■ EXERCISE
Swap "Tomcat" for "Jetty" throughout the records below and reproduce them with everything else unchanged, omitting the pictures.

■ DATA SHOWN
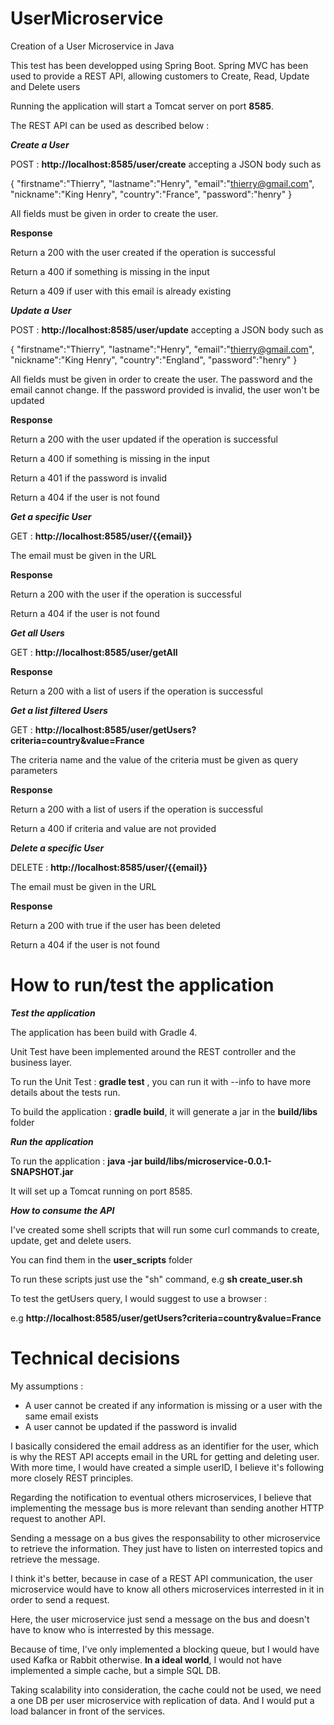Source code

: # UserMicroservice
Creation of a User Microservice in Java

This test has been developped using Spring Boot.
Spring MVC has been used to provide a REST API, allowing customers to Create, Read, Update and Delete users

Running the application will start a Tomcat server on port **8585**.

The REST API can be used as described below : 

_**Create a User**_

POST : **http://localhost:8585/user/create**
accepting a JSON body such as  

{  "firstname":"Thierry",
    "lastname":"Henry",
    "email":"thierry@gmail.com",
    "nickname":"King Henry",
    "country":"France",
    "password":"henry"
}

All fields must be given in order to create the user.

**Response**

Return a 200 with the user created if the operation is successful

Return a 400 if something is missing in the input

Return a 409 if user with this email is already existing

_**Update a User**_

POST : **http://localhost:8585/user/update**
accepting a JSON body such as  

{  "firstname":"Thierry",
    "lastname":"Henry",
    "email":"thierry@gmail.com",
    "nickname":"King Henry",
    "country":"England",
    "password":"henry"
}


All fields must be given in order to create the user.
The password and the email cannot change.
If the password provided is invalid, the user won't be updated

**Response**

Return a 200 with the user updated if the operation is successful

Return a 400 if something is missing in the input

Return a 401 if the password is invalid

Return a 404 if the user is not found

_**Get a specific User**_

GET : **http://localhost:8585/user/{{email}}**

The email must be given in the URL

**Response**

Return a 200 with the user if the operation is successful

Return a 404 if the user is not found


_**Get all Users**_

GET : **http://localhost:8585/user/getAll**

**Response**

Return a 200 with a list of users if the operation is successful

_**Get a list filtered Users**_

GET : **http://localhost:8585/user/getUsers?criteria=country&value=France**

The criteria name and the value of the criteria must be given as query parameters

**Response**

Return a 200 with a list of users if the operation is successful

Return a 400 if criteria and value are not provided

_**Delete a specific User**_

DELETE : **http://localhost:8585/user/{{email}}**

The email must be given in the URL

**Response**

Return a 200 with true if the user has been deleted

Return a 404 if the user is not found


# How to run/test the application

_**Test the application**_

The application has been build with Gradle 4.

Unit Test have been implemented around the REST controller and the business layer.

To run the Unit Test : **gradle test** , you can run it with --info to have more details about the tests run.

To build the application : **gradle build**, it will generate a jar in the **build/libs** folder


_**Run the application**_

To run the application : **java -jar build/libs/microservice-0.0.1-SNAPSHOT.jar**

It will set up a Tomcat running on port 8585.



_**How to consume the API**_

I've created some shell scripts that will run some curl commands to create, update, get and delete users.

You can find them in the **user_scripts** folder

To run these scripts just use the "sh" command, e.g **sh create_user.sh**

To test the getUsers query, I would suggest to use a browser :

e.g **http://localhost:8585/user/getUsers?criteria=country&value=France**


# Technical decisions

My assumptions :

 - A user cannot be created if any information is missing or a user with the same email exists
 - A user cannot be updated if the password is invalid

I basically considered the email address as an identifier for the user, which is why the REST API accepts email in the URL for getting and deleting user.
With more time, I would have created a simple userID, I believe it's following more closely REST principles.

Regarding the notification to eventual others microservices, I believe that implementing the message bus is more relevant than sending another HTTP request to another API.

Sending a message on a bus gives the responsability to other microservice to retrieve the information. They just have to listen on interrested topics and retrieve the message.

I think it's better, because in case of a REST API communication, the user microservice would have to know all others microservices interrested in it in order to send a request.

Here, the user microservice just send a message on the bus and doesn't have to know who is interrested by this message.

Because of time, I've only implemented a blocking queue, but I would have used Kafka or Rabbit otherwise.
**In a ideal world**, I would not have implemented a simple cache, but a simple SQL DB.

Taking scalability into consideration, the cache could not be used, we need a one DB per user microservice with replication of data.
And I would put a load balancer in front of the services.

■ EXERCISE RESPONSE
Source code

: # UserMicroservice
Creation of a User Microservice in Java

This test has been developped using Spring Boot.
Spring MVC has been used to provide a REST API, allowing customers to Create, Read, Update and Delete users

Running the application will start a Jetty server on port **8585**.

The REST API can be used as described below : 

_**Create a User**_

POST : **http://localhost:8585/user/create**
accepting a JSON body such as  

{  "firstname":"Thierry",
    "lastname":"Henry",
    "email":"thierry@gmail.com",
    "nickname":"King Henry",
    "country":"France",
    "password":"henry"
}

All fields must be given in order to create the user.

**Response**

Return a 200 with the user created if the operation is successful

Return a 400 if something is missing in the input

Return a 409 if user with this email is already existing

_**Update a User**_

POST : **http://localhost:8585/user/update**
accepting a JSON body such as  

{  "firstname":"Thierry",
    "lastname":"Henry",
    "email":"thierry@gmail.com",
    "nickname":"King Henry",
    "country":"England",
    "password":"henry"
}


All fields must be given in order to create the user.
The password and the email cannot change.
If the password provided is invalid, the user won't be updated

**Response**

Return a 200 with the user updated if the operation is successful

Return a 400 if something is missing in the input

Return a 401 if the password is invalid

Return a 404 if the user is not found

_**Get a specific User**_

GET : **http://localhost:8585/user/{{email}}**

The email must be given in the URL

**Response**

Return a 200 with the user if the operation is successful

Return a 404 if the user is not found


_**Get all Users**_

GET : **http://localhost:8585/user/getAll**

**Response**

Return a 200 with a list of users if the operation is successful

_**Get a list filtered Users**_

GET : **http://localhost:8585/user/getUsers?criteria=country&value=France**

The criteria name and the value of the criteria must be given as query parameters

**Response**

Return a 200 with a list of users if the operation is successful

Return a 400 if criteria and value are not provided

_**Delete a specific User**_

DELETE : **http://localhost:8585/user/{{email}}**

The email must be given in the URL

**Response**

Return a 200 with true if the user has been deleted

Return a 404 if the user is not found


# How to run/test the application

_**Test the application**_

The application has been build with Gradle 4.

Unit Test have been implemented around the REST controller and the business layer.

To run the Unit Test : **gradle test** , you can run it with --info to have more details about the tests run.

To build the application : **gradle build**, it will generate a jar in the **build/libs** folder


_**Run the application**_

To run the application : **java -jar build/libs/microservice-0.0.1-SNAPSHOT.jar**

It will set up a Jetty running on port 8585.



_**How to consume the API**_

I've created some shell scripts that will run some curl commands to create, update, get and delete users.

You can find them in the **user_scripts** folder

To run these scripts just use the "sh" command, e.g **sh create_user.sh**

To test the getUsers query, I would suggest to use a browser :

e.g **http://localhost:8585/user/getUsers?criteria=country&value=France**


# Technical decisions

My assumptions :

 - A user cannot be created if any information is missing or a user with the same email exists
 - A user cannot be updated if the password is invalid

I basically considered the email address as an identifier for the user, which is why the REST API accepts email in the URL for getting and deleting user.
With more time, I would have created a simple userID, I believe it's following more closely REST principles.

Regarding the notification to eventual others microservices, I believe that implementing the message bus is more relevant than sending another HTTP request to another API.

Sending a message on a bus gives the responsability to other microservice to retrieve the information. They just have to listen on interrested topics and retrieve the message.

I think it's better, because in case of a REST API communication, the user microservice would have to know all others microservices interrested in it in order to send a request.

Here, the user microservice just send a message on the bus and doesn't have to know who is interrested by this message.

Because of time, I've only implemented a blocking queue, but I would have used Kafka or Rabbit otherwise.
**In a ideal world**, I would not have implemented a simple cache, but a simple SQL DB.

Taking scalability into consideration, the cache could not be used, we need a one DB per user microservice with replication of data.
And I would put a load balancer in front of the services.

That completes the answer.